Exercise inputs
++++

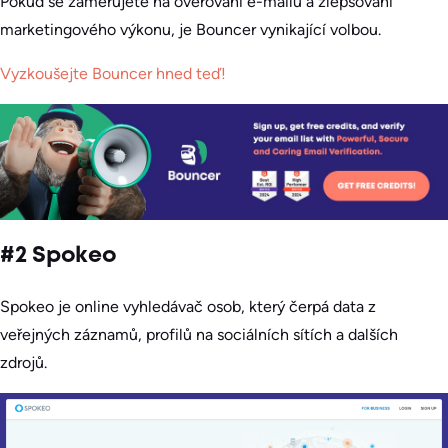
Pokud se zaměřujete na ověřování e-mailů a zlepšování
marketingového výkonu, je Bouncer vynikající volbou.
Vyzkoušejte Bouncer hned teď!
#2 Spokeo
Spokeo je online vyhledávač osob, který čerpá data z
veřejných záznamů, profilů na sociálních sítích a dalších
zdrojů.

++++

Task goal
Give back the lines above word for word, without the pictures.

Result of the exercise
Pokud se zaměřujete na ověřování e-mailů a zlepšování
marketingového výkonu, je Bouncer vynikající volbou.
Vyzkoušejte Bouncer hned teď!
#2 Spokeo
Spokeo je online vyhledávač osob, který čerpá data z
veřejných záznamů, profilů na sociálních sítích a dalších
zdrojů.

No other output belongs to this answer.